A P P E N D I X  A

Software Error Messages

This appendix contains information on Netra CT server platform-specific software error messages. Messages are produced by software and firmware running on the alarm card, and by software and firmware running on the Netra CT server, including: the Solaris OS, OpenBoot PROM firmware, the MOH application, and the PMS application.

For Netra CT server platform-specific hardware error messages, refer to the Netra CT Server Service Manual.

For additional information on software error messages not specific to the Netra CT server, refer to:

This appendix includes the following sections:


Overview

This appendix lists error messages in alphabetical order, with the format:

Message, Cause, Action

Alarm Card Messages. Error messages originate from software and firmware on the alarm card itself, such as the BMC and the CLI. In addition, messages from other software, such as the PMS application and the OpenBoot PROM firmware, might be displayed on the alarm card console.

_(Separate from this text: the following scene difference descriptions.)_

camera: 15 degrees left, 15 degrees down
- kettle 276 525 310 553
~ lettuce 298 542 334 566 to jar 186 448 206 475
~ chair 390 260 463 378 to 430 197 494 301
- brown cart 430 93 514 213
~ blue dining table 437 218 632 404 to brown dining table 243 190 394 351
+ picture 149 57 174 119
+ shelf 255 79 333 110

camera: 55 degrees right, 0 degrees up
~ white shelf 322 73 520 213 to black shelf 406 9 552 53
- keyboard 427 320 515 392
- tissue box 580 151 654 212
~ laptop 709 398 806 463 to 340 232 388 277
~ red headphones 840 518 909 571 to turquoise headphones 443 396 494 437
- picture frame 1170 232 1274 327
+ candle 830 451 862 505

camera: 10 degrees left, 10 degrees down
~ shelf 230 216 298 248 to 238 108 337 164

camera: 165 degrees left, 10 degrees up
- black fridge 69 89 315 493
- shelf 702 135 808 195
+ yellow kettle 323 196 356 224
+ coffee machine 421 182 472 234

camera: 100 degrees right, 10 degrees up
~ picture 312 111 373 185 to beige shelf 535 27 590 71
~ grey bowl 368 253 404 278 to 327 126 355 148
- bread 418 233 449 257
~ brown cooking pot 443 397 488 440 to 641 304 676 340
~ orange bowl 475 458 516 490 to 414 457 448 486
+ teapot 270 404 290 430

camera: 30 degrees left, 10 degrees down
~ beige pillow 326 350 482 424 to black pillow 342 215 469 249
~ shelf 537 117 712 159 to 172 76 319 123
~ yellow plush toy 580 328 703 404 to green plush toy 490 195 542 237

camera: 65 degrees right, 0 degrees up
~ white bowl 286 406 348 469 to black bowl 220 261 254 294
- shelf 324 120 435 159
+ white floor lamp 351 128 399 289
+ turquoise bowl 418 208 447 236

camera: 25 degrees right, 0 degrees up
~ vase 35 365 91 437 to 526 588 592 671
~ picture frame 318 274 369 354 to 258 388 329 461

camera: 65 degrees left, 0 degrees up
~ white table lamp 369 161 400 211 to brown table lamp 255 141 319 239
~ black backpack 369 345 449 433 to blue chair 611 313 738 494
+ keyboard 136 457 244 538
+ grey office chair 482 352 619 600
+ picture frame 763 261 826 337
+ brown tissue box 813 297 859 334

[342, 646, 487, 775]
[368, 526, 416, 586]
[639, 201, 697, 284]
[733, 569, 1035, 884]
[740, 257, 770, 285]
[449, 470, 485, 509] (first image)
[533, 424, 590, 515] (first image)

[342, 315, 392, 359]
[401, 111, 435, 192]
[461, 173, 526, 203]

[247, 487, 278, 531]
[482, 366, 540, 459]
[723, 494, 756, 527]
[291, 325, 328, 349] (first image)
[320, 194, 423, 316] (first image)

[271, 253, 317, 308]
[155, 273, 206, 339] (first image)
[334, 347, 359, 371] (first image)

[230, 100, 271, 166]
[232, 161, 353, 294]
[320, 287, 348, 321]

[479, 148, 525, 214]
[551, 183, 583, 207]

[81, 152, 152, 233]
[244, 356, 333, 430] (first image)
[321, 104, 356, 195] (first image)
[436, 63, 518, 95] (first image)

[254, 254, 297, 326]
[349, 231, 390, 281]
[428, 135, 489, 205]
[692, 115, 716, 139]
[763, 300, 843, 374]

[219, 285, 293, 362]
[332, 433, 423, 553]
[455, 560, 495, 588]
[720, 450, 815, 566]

Alarm card error messages are displayed on the alarm card console. They are not saved to a log.

Solaris OS Messages. Messages are displayed on the Netra CPU board console. They are saved to a log in /var/adm/messages.

OpenBoot PROM Firmware Messages. Messages from OpenBoot PROM are displayed through a Netra CPU board console. They can be displayed on the CPU board console itself or on the alarm card console if you are logged in remotely using the CLI console command.

OpenBoot PROM error and warning messages are not saved to a log on either the alarm card or on a CPU board.

MOH Application Messages. These messages are displayed on a CPU board console, on the alarm card console, or on both. They are not saved to a log.

PMS Application Messages. PMS is a high-level application. Thus, faults in various places in the software and hardware underlying this application can result in PMS error messages. For example, a fault could occur on the midplane or on a disk. This situation might make it difficult to isolate where a specific fault is occurring. A solution to many PMS error messages is to reset the alarm card.

PMS error messages are printed to the console you are using to execute the pmsd CLI command; they are not saved to a log on either the alarm card or on a CPU board.


Messages

!!! ALERT !!! Crossing Critical temperature thresholdThe current threshold setting is: number degreeCThe current temperature is : number degreeC

Cause: A temperature problem, either in the chassis environment (for example, a fan failure) or as configured on the CPU board (for example, a user misconfiguration of a temperature setting), causes this message.

Action: (1) Check the fans to make sure they are working properly; replace if necessary. (2) Check the room environment for proper cooling and adjust if necessary.

!!! ALERT!!! Crossing Shutdown temperature thresholdThe current threshold setting is: number degreeCThe current temperature is : number degreeC

Cause: A temperature problem, either in the chassis environment (for example, a fan failure) or as configured on the CPU board (for example, a user misconfiguration of a temperature setting), causes this message.

Action: (1) Check the fans to make sure they are working properly; replace if necessary. (2) Check the room environment for proper cooling and adjust if necessary.

An attempt to start the "protocol" communication server failed, will retry.The problem could be because of a misconfigured primary network interface, or possibly another instance of the agent is running

Cause: A network configuration problem, another MOH agent instance, or another application or process using the MOH port has resulted in the MOH agent's inability to start the RMI server.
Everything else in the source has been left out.